__EXCERPT__:
▬▬▬
If insufficient history exists for a pitcher-batter pair, batter metrics default to 0.5. This prevents NA-driven model failures while remaining neutral.

6. Unpredictability Ratio

After computing per-pitch surprise from both models, the pipeline aggregates to the pitcher level:

Mean_S_model    = mean( -log(P_model(actual_pitch))   ) over all test pitches
Mean_S_baseline = mean( -log(P_baseline(actual_pitch)) ) over all test pitches

Unpredictability_Ratio = Mean_S_model / Mean_S_baseline

Interpretation guide:

Ratio	Meaning
> 1.0	Complex model more surprised than simple model; pitcher resists pattern recognition
= 1.0	Equal surprise; context neither helps nor hurts prediction
< 1.0	Complex model less surprised; pitcher follows complex but learnable patterns

A ratio of exactly 1.0 is rare in practice. Most pitchers fall in the 0.90–1.10 range.

Why the ratio is robust:

Scale-invariant (both models see the same pitches)
Unaffected by overall pitch difficulty or arsenal diversity
Normalizes out count-level tendencies shared by both models

7. Standardization Formula

Raw ratios are transformed into the 100-point Deception+ scale using the training population's distribution:

μ    = mean(Unpredictability_Ratio across all pitchers in reference population)
σ    = standard_deviation(Unpredictability_Ratio across reference population)

Deception+ = 100 + 10 × ( (Unpredictability_Ratio - μ) / σ )

Reference population for standardization:

The reference μ and σ come from the training period, not the test period. This is deliberate:

Anchors every analysis to a stable "league average" definition
Scores from different test periods are comparable as long as they share the same training baseline
Prevents the mean from drifting as sample sizes change between analyses

In daily mode, a pre-computed baseline_params.rds (generated from 100 random 50/50 splits over 2+ years of data) provides fixed μ and σ values, ensuring long-run comparability.

8. Alternative Metric: PPI

Alongside Deception+, the pipeline computes an alternative metric called the Pitch Predictability Index (PPI):

PPI = 1 - (Mean_S_model / Mean_S_baseline)
    = 1 - Unpredictability_Ratio

PPI Value	Meaning
+1.0	Model is always completely surprised (perfectly unpredictable)
0.0	Both models equally surprised (average)
-1.0	Baseline always more surprised (complex model captures all patterns)

PPI lives on the range [-1, 1] and is clamped to that range. It is an intuitive complement to Deception+ for users who prefer a bounded scale.

Dynasty Index recommendation: Surface Deception+ as the primary metric (familiar scale, comparable to ERA+) and PPI as a secondary detail for users who want the raw ratio information.

9. Data Pipeline Step by Step

Step 1: Data Acquisition

Source: MLB Statcast via the sabRmetrics R package (MLB) and direct Baseball Savant API (AAA).

Data is cached locally as .Rds files named:

cache/savant_raw_{start_date}_{end_date}_{game_type}_{level}.Rds

Supported game types: R (regular season), P (playoffs), W (World Series), S (spring training).
▬▬▬
[Transcribed page material]

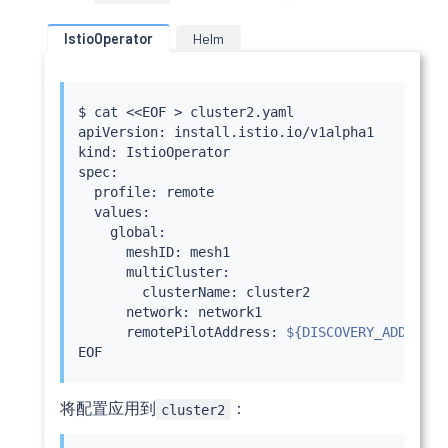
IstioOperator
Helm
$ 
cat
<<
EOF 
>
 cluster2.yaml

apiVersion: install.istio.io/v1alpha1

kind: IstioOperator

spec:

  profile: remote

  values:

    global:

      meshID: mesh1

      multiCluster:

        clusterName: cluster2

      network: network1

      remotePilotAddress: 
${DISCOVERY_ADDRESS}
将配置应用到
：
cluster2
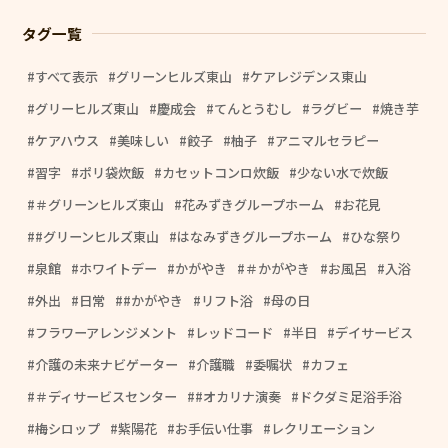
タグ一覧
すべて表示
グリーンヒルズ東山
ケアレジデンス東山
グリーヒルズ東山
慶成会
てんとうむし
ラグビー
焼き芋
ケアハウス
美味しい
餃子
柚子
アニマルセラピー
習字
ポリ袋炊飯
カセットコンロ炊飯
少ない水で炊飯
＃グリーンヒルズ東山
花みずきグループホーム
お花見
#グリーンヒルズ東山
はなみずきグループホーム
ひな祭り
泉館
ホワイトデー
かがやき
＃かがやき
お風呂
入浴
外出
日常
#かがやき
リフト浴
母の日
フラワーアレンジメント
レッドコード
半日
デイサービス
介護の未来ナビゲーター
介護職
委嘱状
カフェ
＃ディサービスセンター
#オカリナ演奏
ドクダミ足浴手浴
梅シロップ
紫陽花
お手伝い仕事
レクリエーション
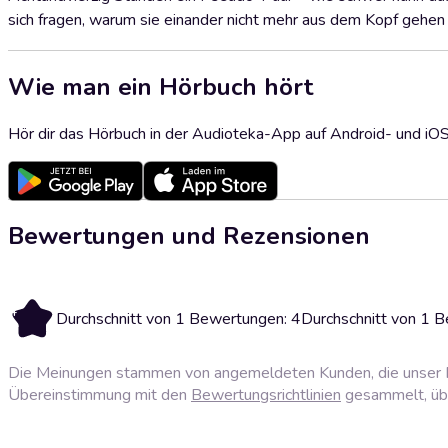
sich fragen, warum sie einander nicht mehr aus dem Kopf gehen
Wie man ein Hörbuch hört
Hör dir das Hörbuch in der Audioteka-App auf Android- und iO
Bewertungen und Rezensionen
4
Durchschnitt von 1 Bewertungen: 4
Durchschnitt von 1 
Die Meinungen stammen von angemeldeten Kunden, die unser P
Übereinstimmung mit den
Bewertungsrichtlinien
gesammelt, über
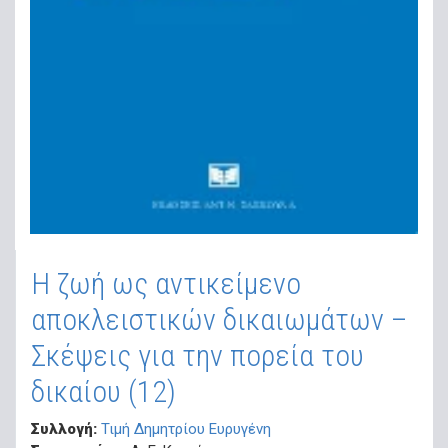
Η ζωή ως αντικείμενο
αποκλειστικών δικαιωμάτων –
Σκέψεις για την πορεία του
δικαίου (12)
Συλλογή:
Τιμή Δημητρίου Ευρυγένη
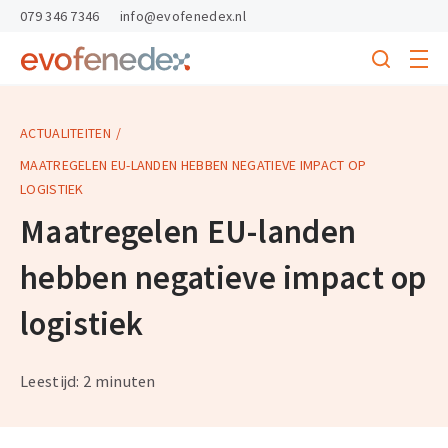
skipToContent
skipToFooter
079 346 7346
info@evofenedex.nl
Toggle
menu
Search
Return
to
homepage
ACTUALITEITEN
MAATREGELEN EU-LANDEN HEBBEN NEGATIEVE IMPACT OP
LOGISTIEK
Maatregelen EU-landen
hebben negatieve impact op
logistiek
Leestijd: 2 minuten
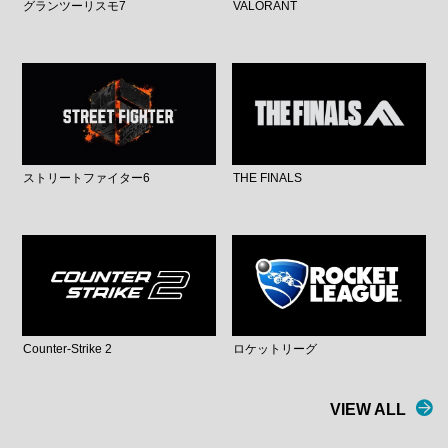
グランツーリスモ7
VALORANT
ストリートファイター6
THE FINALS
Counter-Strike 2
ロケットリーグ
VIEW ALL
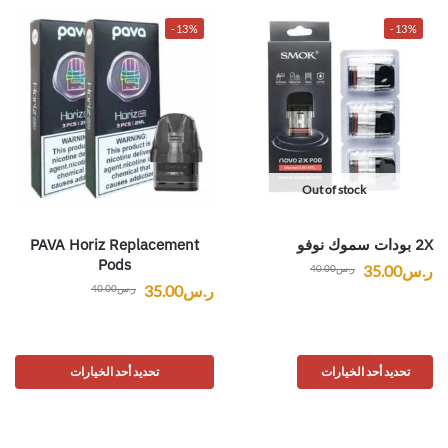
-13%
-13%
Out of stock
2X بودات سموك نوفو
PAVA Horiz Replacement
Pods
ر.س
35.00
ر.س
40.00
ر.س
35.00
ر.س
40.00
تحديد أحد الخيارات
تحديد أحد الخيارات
▬▬▬
__TO DO__:
1 – In the write-up on the Deception+ pitching metric, substitute "sd" for "standard_deviation" and give the passage from "Raw ratios are" up to and including "across reference population)".
2 – Answer these questions from the write-up on the Deception+ pitching metric.
(a) To what value do batter metrics default when a pitcher-batter pair lacks enough history?
(b) In what range do most pitchers' unpredictability ratios fall?
(c) How many random 50/50 splits were used to generate baseline_params.rds?
3 – Carry on the write-up on the Deception+ pitching metric past its final line.
The material above plays no role in this work.

__NUMBERED ANSWERS__:
1 –
Raw ratios are transformed into the 100-point Deception+ scale using the training population's distribution:

μ    = mean(Unpredictability_Ratio across all pitchers in reference population)
σ    = sd(Unpredictability_Ratio across reference population)

2 –
(a) 0.5
(b) 0.90–1.10
(c) 100

3 –
Step 2: Feature Engineering

Raw Statcast pitch-level data is transformed:

Pitch type canonicalization — standardizes all pitch codes to the 14-type taxonomy (see Section 12)
Count features — two_strikes, ahead_in_count computed from balls and strikes
Base state encoding — 8-integer encoding from runner flags
Batter metrics — computed from rolling historical data for the pitcher-batter pair; defaults to 0.5 if insufficient history
Sequence feature — last_pitch_type is the previous pitch in the current at-bat, or "NONE" for the first pitch of each plate appearance
Times through order — pulled directly from Statcast n_thruorder_pitcher

Step 3: Feature Validation

Before model training, the pipeline removes features that would cause fitting errors:

Categorical features with only one level
Numeric features with zero variance

Missing values are handled as follows:

Categorical: NA → "UNK" factor level
Numeric: imputed with median (or 0 if all values are NA)

Step 4: Data Splitting

The pipeline supports three splitting strategies:

Mode	Training Data	Test Data	Use Case
Temporal (default)	`train_start` to `train_end`	`test_start` to `test_end`	Regular season → playoffs comparison
Random 50/50	Random half of each pitcher's pitches	Opposite half	Stable baseline computation
Same-period	Full period	Full period	In-sample validation

Step 5: Model Training

Full season mode (run.R): one multinomial model trained on the entire league's training-period data.

Daily mode (run_daily.R): one individual model per pitcher, trained on that pitcher's last N pitches (default: 500) drawn from historical data.

Model configuration:

nnet::multinom(
  pitch_class ~ [all features],
  data = training_data,
  maxit = 500,
  trace = FALSE
)

No regularization is applied — the model is meant to fully fit whatever patterns exist in training data.

Typical convergence: 50–100 iterations with 1,000+ pitches.

Step 6: Prediction and Surprise Calculation

For every pitch in the test period, the pipeline:

Calls predict(model, newdata = test_pitch, type = "probs") to get a probability vector over all pitch types
Looks up the probability assigned to the actual pitch thrown
Computes surprise_model = -log(max(p_actual, 1e-12)) (the floor prevents log(0))
Repeats with the baseline model to get surprise_baseline

Step 7: Pitcher-Level Aggregation

pitcher_level:
  n_pitches_test        = count of test pitches for this pitcher
  mean_surp_model       = mean(surprise_model across test pitches)
  mean_surp_base        = mean(surprise_baseline across test pitches)
  unpredictability_ratio = mean_surp_model / mean_surp_base

Step 8: Standardization

Using the reference μ and σ from the training population:

deception_plus = 100 + 10 × ((unpredictability_ratio - μ) / σ)

Step 9: Name Resolution

Pitcher names are resolved via the MLB Stats API in batches of 100 IDs:

GET https://statsapi.mlb.com/api/v1/people?personIds=id1,id2,...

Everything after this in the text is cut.